**** Material extraído ****
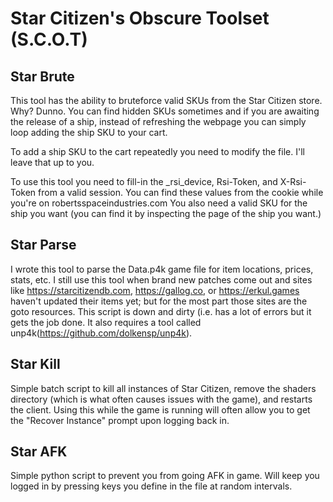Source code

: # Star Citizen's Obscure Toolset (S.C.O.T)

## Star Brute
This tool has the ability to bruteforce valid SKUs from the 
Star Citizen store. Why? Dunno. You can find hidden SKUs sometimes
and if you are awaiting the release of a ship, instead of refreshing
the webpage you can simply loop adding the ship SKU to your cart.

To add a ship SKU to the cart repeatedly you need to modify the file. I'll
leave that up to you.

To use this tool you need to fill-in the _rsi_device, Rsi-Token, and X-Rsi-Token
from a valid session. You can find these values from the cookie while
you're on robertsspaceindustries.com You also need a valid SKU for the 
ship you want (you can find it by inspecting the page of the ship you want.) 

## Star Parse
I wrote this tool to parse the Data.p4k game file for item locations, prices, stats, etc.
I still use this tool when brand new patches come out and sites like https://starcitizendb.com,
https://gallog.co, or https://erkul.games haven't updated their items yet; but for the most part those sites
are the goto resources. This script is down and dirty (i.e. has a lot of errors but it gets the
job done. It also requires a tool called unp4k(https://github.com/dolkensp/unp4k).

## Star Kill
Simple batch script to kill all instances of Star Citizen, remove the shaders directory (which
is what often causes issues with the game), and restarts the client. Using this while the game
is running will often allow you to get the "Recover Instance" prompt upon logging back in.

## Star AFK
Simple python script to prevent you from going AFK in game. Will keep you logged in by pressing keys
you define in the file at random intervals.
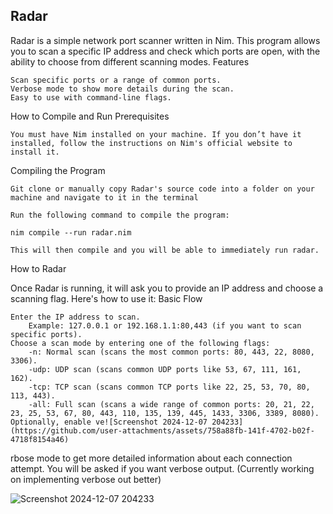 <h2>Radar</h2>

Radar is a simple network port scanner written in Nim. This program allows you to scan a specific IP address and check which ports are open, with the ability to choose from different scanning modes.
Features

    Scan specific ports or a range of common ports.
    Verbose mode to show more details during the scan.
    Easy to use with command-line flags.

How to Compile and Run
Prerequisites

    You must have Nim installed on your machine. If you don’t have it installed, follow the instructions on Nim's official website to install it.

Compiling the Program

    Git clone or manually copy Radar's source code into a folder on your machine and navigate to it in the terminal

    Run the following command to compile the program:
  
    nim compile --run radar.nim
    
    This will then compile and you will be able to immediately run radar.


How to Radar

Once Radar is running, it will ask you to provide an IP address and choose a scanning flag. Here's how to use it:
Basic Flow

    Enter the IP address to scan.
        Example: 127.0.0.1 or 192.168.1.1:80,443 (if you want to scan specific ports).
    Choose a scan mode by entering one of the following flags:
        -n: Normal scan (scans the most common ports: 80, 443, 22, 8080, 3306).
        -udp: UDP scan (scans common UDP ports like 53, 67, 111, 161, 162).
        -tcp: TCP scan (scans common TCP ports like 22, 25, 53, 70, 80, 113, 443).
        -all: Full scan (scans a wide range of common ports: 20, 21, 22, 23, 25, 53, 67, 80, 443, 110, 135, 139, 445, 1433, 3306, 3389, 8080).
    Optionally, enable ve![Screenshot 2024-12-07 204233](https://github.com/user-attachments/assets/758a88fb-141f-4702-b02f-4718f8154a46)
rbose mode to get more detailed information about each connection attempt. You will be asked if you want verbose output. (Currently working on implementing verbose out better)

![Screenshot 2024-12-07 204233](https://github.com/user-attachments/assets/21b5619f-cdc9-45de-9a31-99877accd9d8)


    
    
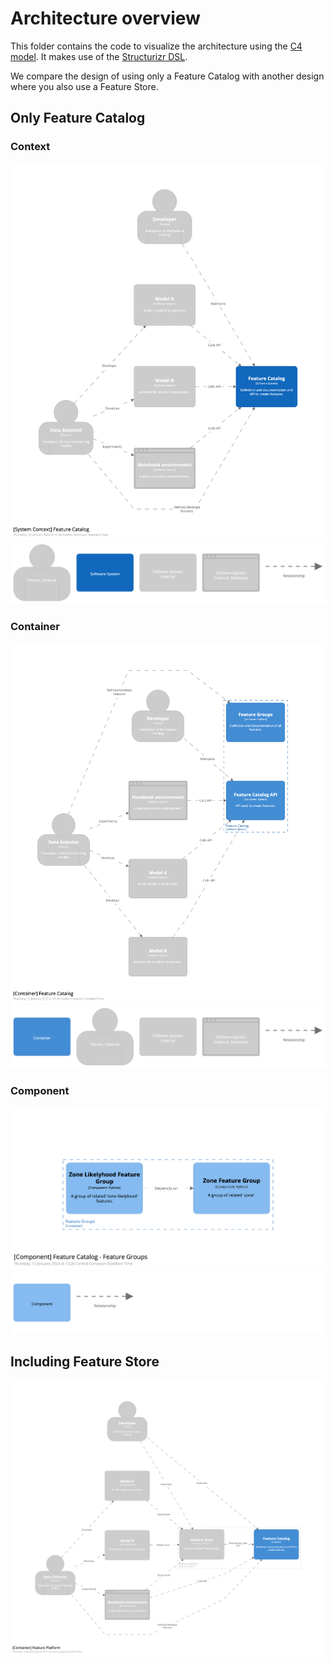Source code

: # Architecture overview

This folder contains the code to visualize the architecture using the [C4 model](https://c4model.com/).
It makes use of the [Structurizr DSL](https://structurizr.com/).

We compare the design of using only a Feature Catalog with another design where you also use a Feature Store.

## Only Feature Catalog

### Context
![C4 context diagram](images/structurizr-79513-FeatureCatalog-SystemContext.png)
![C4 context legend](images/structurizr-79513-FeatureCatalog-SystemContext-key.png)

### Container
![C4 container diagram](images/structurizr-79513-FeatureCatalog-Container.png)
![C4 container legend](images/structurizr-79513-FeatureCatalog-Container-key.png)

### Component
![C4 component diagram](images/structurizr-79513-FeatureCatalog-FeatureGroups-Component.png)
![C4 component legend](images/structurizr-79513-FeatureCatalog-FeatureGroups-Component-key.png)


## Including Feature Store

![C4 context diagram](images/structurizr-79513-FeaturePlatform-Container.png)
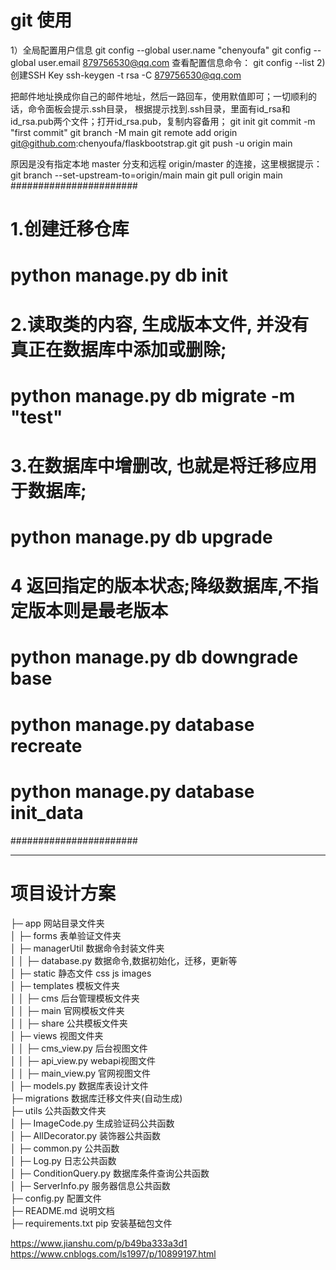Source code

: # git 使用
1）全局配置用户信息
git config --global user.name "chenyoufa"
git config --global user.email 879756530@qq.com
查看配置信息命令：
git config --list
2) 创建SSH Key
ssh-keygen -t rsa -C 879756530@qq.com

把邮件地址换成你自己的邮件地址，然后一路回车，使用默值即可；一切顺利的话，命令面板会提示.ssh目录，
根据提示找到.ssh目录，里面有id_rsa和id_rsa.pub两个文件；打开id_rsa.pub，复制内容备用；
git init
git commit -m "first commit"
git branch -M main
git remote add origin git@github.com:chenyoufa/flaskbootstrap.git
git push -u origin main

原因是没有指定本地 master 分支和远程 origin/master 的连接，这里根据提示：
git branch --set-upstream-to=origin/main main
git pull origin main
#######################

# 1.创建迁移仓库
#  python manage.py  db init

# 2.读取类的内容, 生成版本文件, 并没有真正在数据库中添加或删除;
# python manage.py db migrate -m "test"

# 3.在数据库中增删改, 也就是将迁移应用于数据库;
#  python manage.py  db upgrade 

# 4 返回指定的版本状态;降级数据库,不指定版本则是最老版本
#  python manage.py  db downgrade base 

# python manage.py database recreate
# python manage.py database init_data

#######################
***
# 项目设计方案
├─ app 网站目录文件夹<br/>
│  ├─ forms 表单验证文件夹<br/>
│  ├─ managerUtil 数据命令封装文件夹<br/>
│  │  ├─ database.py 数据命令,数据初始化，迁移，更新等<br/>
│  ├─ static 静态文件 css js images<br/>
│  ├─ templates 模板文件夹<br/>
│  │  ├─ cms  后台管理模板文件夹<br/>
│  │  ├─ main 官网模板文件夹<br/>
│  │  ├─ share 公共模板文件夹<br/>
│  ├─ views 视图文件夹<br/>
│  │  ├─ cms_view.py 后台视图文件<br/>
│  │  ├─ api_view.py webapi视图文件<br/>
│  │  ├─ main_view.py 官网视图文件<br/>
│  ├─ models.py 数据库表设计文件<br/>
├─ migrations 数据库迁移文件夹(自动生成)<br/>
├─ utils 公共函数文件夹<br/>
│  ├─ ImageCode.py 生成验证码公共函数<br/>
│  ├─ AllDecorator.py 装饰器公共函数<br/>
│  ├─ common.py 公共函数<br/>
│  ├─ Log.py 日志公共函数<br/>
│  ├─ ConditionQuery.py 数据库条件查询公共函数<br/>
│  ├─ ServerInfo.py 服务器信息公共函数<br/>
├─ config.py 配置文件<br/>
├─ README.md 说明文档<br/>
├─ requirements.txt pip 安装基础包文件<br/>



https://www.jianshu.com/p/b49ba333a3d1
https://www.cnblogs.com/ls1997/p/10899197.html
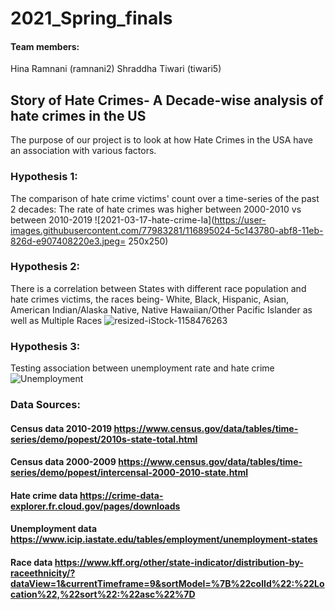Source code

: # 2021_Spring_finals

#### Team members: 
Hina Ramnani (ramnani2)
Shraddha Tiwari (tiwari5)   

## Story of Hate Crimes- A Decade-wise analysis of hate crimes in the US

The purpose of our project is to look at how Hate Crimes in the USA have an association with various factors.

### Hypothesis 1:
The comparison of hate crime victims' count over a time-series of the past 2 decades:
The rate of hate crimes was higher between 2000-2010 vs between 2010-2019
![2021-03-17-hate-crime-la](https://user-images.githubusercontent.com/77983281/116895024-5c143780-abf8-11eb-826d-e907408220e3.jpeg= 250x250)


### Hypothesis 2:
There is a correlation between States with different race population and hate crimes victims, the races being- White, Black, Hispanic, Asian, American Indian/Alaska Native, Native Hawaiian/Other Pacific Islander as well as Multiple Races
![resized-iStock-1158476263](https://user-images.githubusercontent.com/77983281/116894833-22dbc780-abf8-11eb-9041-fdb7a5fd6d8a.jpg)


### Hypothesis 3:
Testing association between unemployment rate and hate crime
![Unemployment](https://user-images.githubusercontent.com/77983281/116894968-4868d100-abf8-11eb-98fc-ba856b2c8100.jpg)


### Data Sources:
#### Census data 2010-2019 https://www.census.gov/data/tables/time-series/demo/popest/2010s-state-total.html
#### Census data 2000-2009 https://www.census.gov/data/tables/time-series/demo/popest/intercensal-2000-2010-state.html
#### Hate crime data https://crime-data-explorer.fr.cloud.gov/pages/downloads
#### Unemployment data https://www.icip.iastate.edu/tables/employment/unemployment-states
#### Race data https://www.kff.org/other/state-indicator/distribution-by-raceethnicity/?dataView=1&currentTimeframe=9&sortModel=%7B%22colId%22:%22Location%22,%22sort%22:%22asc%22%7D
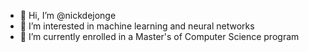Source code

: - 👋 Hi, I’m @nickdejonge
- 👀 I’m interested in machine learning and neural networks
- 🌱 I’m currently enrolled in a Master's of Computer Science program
****
### Tarefa
Reproduza fielmente o trecho do material acima que vai da linha que contém "原因是没有指定本地 master 分支和远程" até a linha que contém "# python manage.py database init_data", incluindo as duas.

### Exercício resolvido
原因是没有指定本地 master 分支和远程 origin/master 的连接，这里根据提示：
git branch --set-upstream-to=origin/main main
git pull origin main
#######################

# 1.创建迁移仓库
#  python manage.py  db init

# 2.读取类的内容, 生成版本文件, 并没有真正在数据库中添加或删除;
# python manage.py db migrate -m "test"

# 3.在数据库中增删改, 也就是将迁移应用于数据库;
#  python manage.py  db upgrade 

# 4 返回指定的版本状态;降级数据库,不指定版本则是最老版本
#  python manage.py  db downgrade base 

# python manage.py database recreate
# python manage.py database init_data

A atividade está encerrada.